Looked at another way, the object above has to spread 2 units of light across its entire surface, where the object below gets that same amount of light concentrated on only a smaller part of it.
Now back to Earth
We see the same thing happen. Notice in the below picture that I have labeled the diameter of the area covered by my arbitrary unit of light. The distance is literally measured in image pixels. Near the equator, 1 unit of light illuminates 27 pixels, but closer to the pole the same amount of light needs to be spread out over 61 pixels of Earth's surface, so it's illuminated less.
And that is the answer to the question, and the related questions mentioned in my introduction.
Some specific calculations
The specific ratio of illumination difference for the two areas in the above image would be (approximately) simply the division of the two numbers.
The area closer to the pole is getting
27/61 as much light per longitudinal unit cross-section (a north/south strip of land) as the area closer to the equator, or 0.4426 times as much light.
Or, in the other direction, the area at the equator is getting
61/27 as much light, or 2.26 times as much light. So the equator area is getting more than twice as much light.
We can easily see from this why the sun might appear very much brighter or dimmer depending on the angle, and therefore depending on the latitude. This also explains the temperature difference: the equator is receiving a lot more energy, so it gets hotter.
Answer applied to seasons
I said earlier that this also answers the question about the illumination change for the seasons. The only extra bit of information that we need to understand that is this: Earth's pole around which it revolves is not perfectly perpendicular to the direction that the light is arriving from. Because of this, the specific angle changes as Earth orbits around the sun. The orbit around the sun takes a year (That's what a year is, by definition), so this change of angle over time has a yearly cycle during which the angle of incidence (the fancy term from above again, which just means "the difference of angle of the light to the object it is hitting") changes. This change is large enough to further change the sunlight that we receive, in the exact same way as discussed above.

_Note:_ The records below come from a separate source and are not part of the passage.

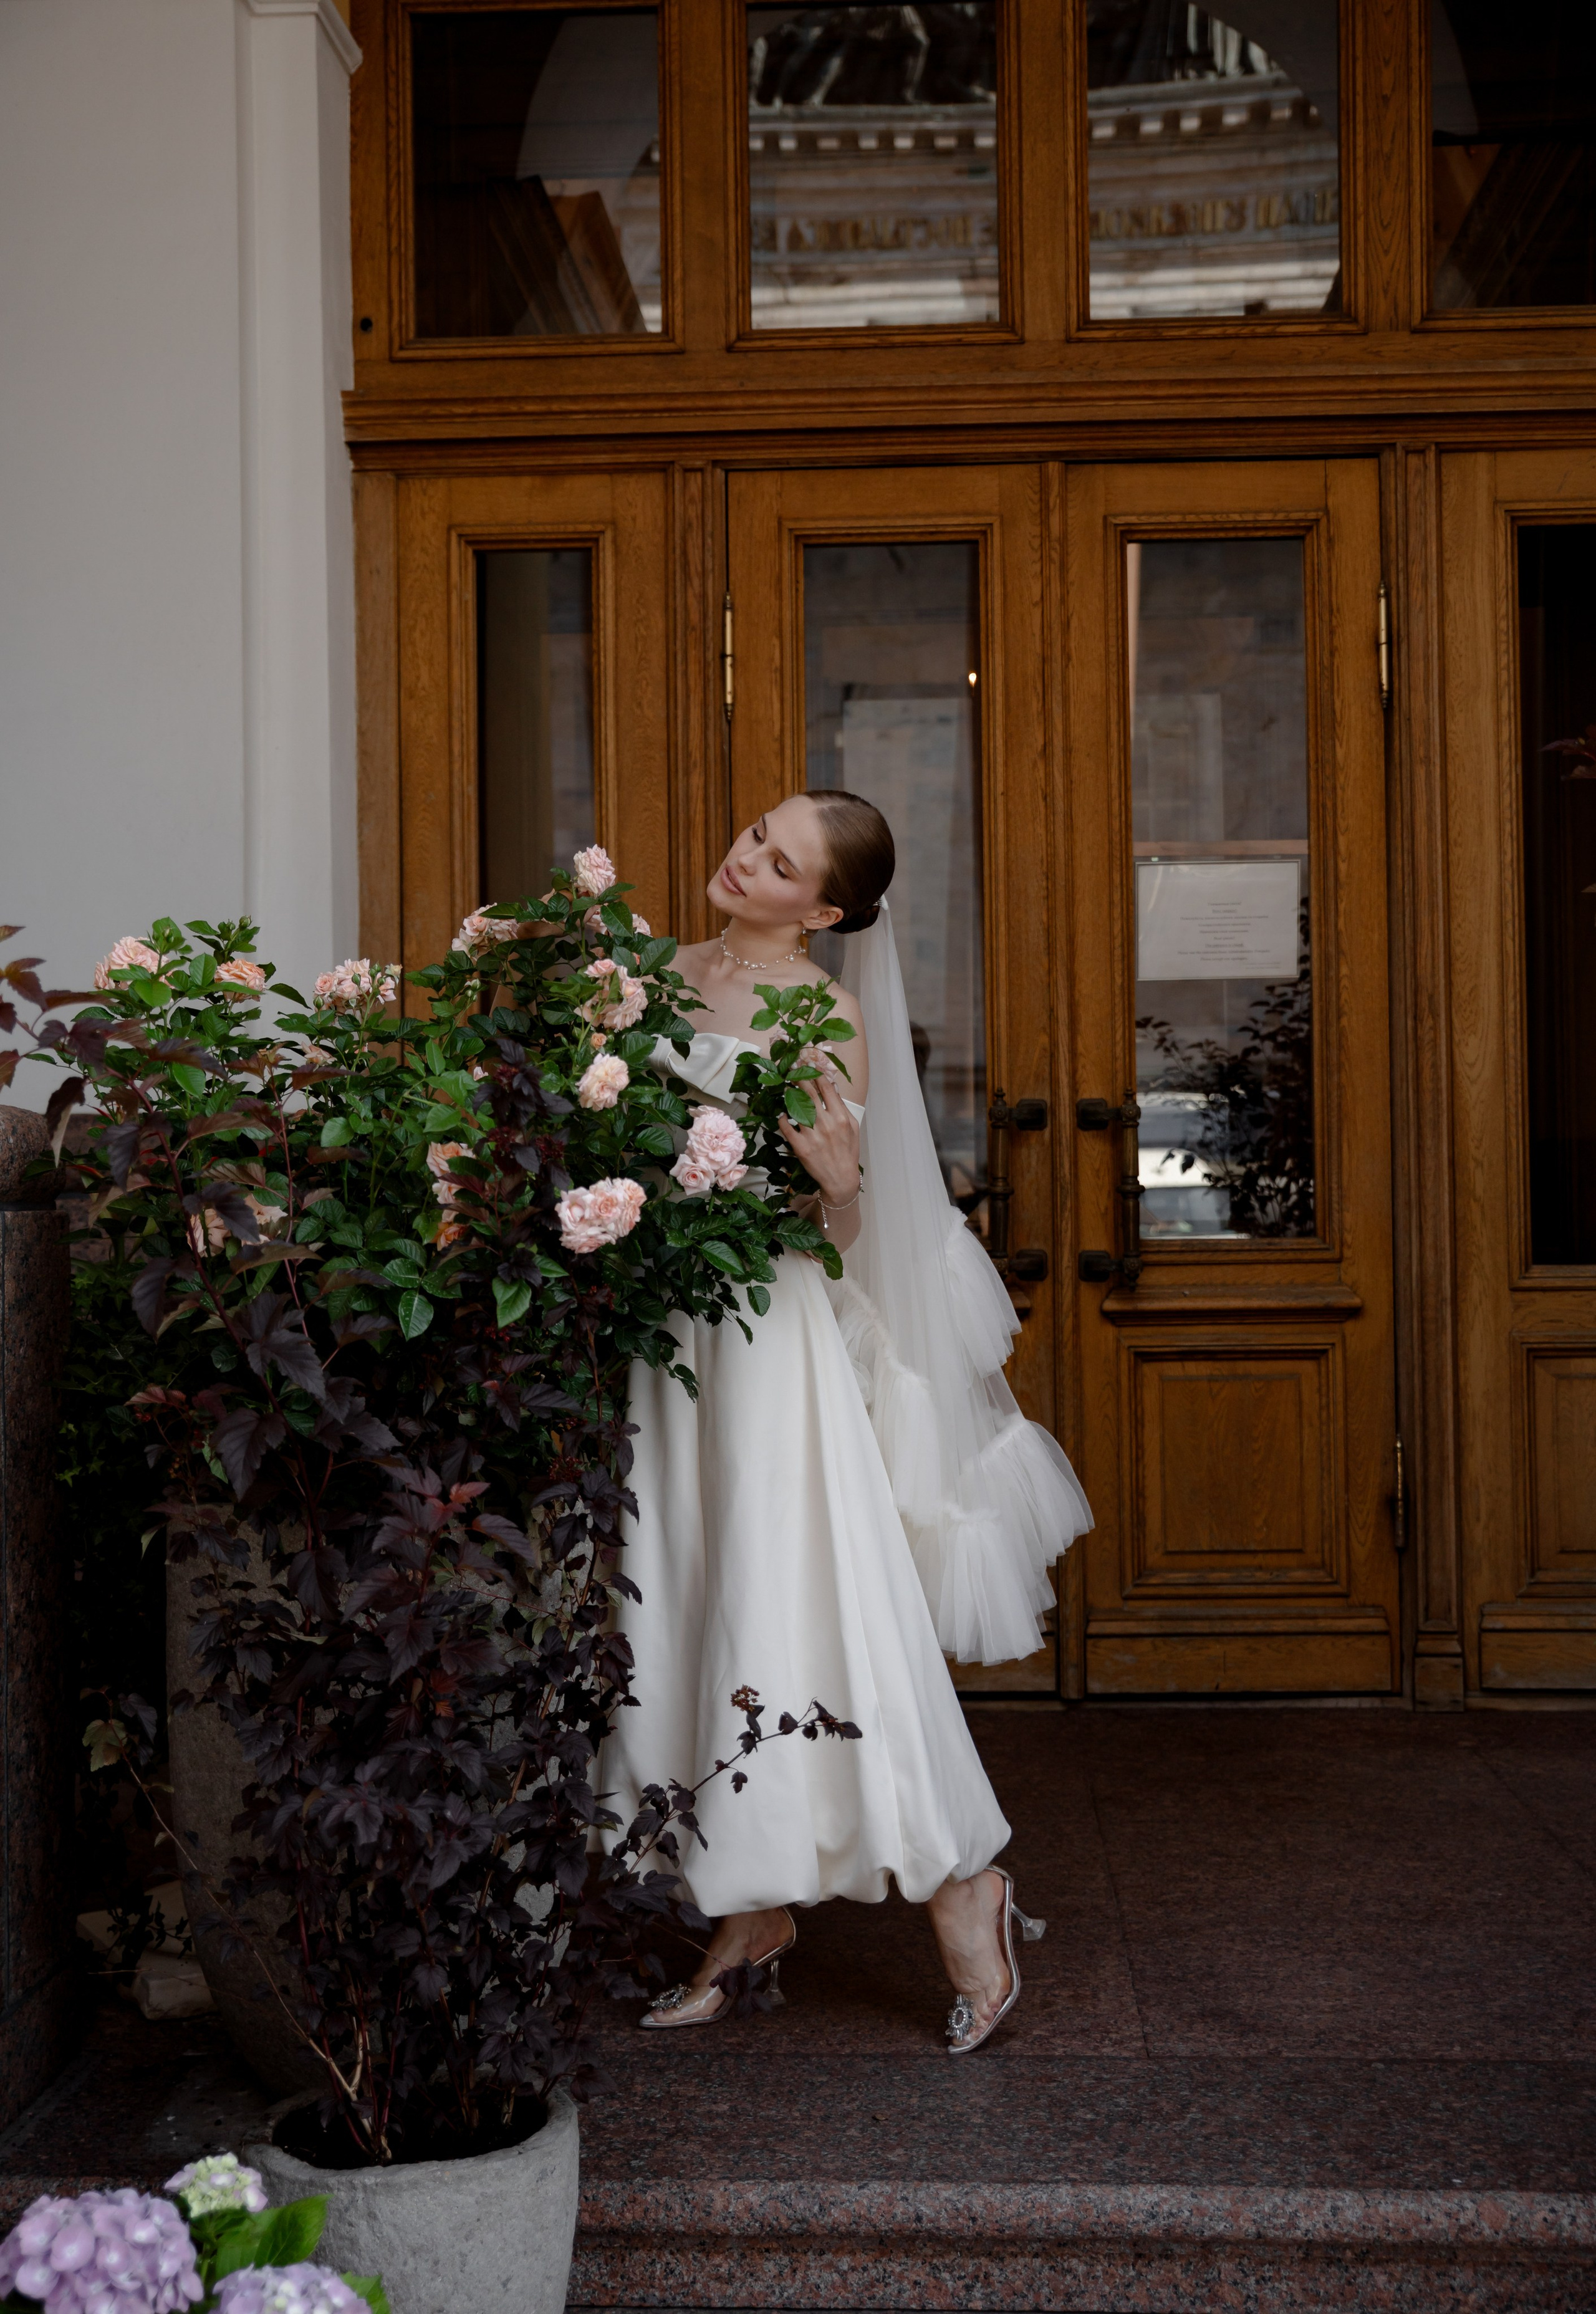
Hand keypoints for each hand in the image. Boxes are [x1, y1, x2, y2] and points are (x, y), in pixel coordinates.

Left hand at [777, 1068, 858, 1205]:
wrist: (841, 1179)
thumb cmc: (848, 1152)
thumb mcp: (852, 1128)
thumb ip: (842, 1108)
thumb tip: (831, 1089)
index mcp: (841, 1117)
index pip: (826, 1089)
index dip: (816, 1074)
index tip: (809, 1065)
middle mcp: (827, 1124)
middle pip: (809, 1093)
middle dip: (799, 1077)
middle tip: (791, 1069)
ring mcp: (812, 1135)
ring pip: (796, 1107)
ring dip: (789, 1095)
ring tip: (785, 1089)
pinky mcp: (801, 1147)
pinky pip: (786, 1127)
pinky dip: (782, 1118)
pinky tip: (782, 1115)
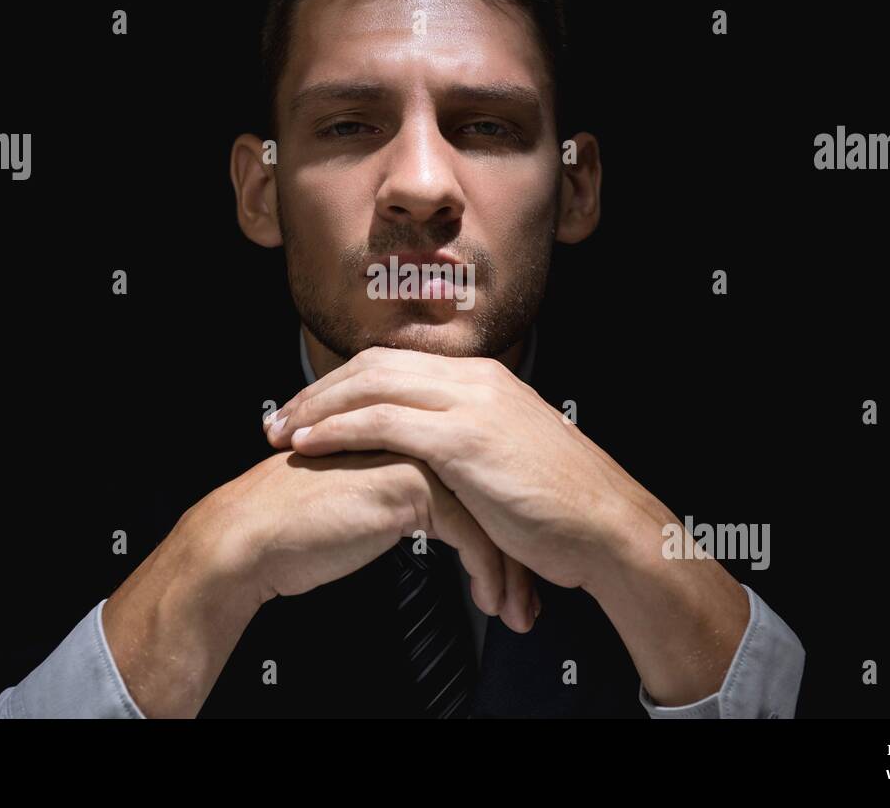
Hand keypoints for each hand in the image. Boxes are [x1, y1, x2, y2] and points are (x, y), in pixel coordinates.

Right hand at [105, 448, 536, 717]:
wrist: (253, 537)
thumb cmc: (300, 525)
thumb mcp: (367, 497)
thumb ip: (407, 491)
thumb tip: (450, 514)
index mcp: (409, 429)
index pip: (477, 475)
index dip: (502, 526)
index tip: (519, 568)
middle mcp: (417, 432)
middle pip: (490, 491)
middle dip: (516, 551)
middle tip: (529, 596)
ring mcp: (416, 453)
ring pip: (489, 513)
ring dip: (507, 570)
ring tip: (516, 610)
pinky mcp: (411, 483)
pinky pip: (471, 532)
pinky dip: (486, 573)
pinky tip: (487, 601)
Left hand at [264, 347, 658, 592]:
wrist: (608, 527)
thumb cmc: (563, 507)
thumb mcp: (514, 456)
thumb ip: (474, 442)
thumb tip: (437, 457)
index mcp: (485, 379)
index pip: (396, 363)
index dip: (346, 384)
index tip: (310, 409)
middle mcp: (476, 379)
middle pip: (375, 365)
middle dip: (320, 390)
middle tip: (280, 417)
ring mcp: (471, 403)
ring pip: (373, 386)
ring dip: (317, 407)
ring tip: (281, 432)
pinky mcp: (466, 438)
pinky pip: (385, 422)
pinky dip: (339, 430)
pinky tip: (310, 445)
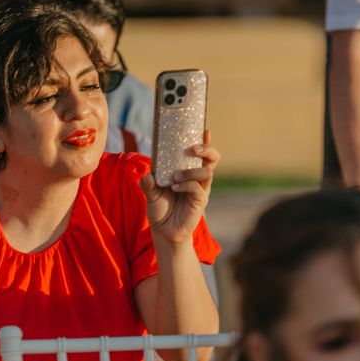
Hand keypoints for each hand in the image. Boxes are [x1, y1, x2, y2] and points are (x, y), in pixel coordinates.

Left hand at [140, 130, 219, 244]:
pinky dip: (186, 185)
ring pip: (207, 172)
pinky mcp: (200, 201)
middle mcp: (196, 178)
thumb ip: (148, 184)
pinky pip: (198, 188)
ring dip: (191, 171)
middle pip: (212, 158)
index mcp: (187, 171)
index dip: (204, 141)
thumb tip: (148, 175)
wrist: (164, 231)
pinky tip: (174, 188)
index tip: (204, 130)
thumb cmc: (159, 209)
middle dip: (206, 149)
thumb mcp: (150, 193)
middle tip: (193, 148)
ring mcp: (200, 189)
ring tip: (176, 177)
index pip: (199, 153)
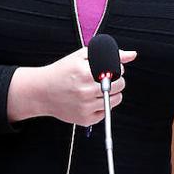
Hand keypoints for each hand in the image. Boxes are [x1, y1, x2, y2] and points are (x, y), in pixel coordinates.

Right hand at [7, 46, 136, 124]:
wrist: (41, 92)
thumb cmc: (61, 72)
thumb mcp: (80, 56)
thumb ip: (107, 54)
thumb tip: (131, 54)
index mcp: (85, 73)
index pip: (118, 70)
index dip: (116, 67)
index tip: (109, 68)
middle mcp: (86, 91)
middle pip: (120, 85)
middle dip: (116, 79)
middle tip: (103, 78)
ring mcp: (86, 107)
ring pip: (116, 99)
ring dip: (112, 93)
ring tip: (97, 89)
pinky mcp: (86, 119)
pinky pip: (106, 112)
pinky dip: (102, 105)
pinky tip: (90, 99)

Further notes about temperature
Just like before, this also affects temperature. The temperature, however, cannot be calculated by a simple ratio of area coverage. The temperature is affected by multiple other complicated systems. One of the major temperature influencers is the weather. Another of which is the difference between energy absorbed and energy lost (a physics thing: Earth is not a "black body" radiator).
Weather affect on temperature is very complicated and would require its own post much longer than this one, but to sum it up super succinctly: stuff like the wind and rain and such change the temperature and also move it around.
The physics black-body thing likewise would require its own long post, but again, super succinctly: Earth is also putting out its own energy into space at the same time it is receiving energy from the sun, and the affect this has on temperature is a fine balancing act. Once that balancing act tips to one side, the temperature swings way over in that direction: during the spring when temps are rising the energy absorption is enough higher than the energy radiation that the temperature rises, and the opposite is true for autumn when temps are falling.
The above descriptions for both weather and block-body radiation are way oversimplified.
And now the answer applies fully to seasonal changes as well, and it applies not only to illumination but also to temperature. I will leave it as an exercise for the reader to think about the daily affect (Why is it so much easier to look at the sun when it is low on the horizon just before it sets?)
And, as stated before, there are other influencers for these things; this just happens to be the biggest one.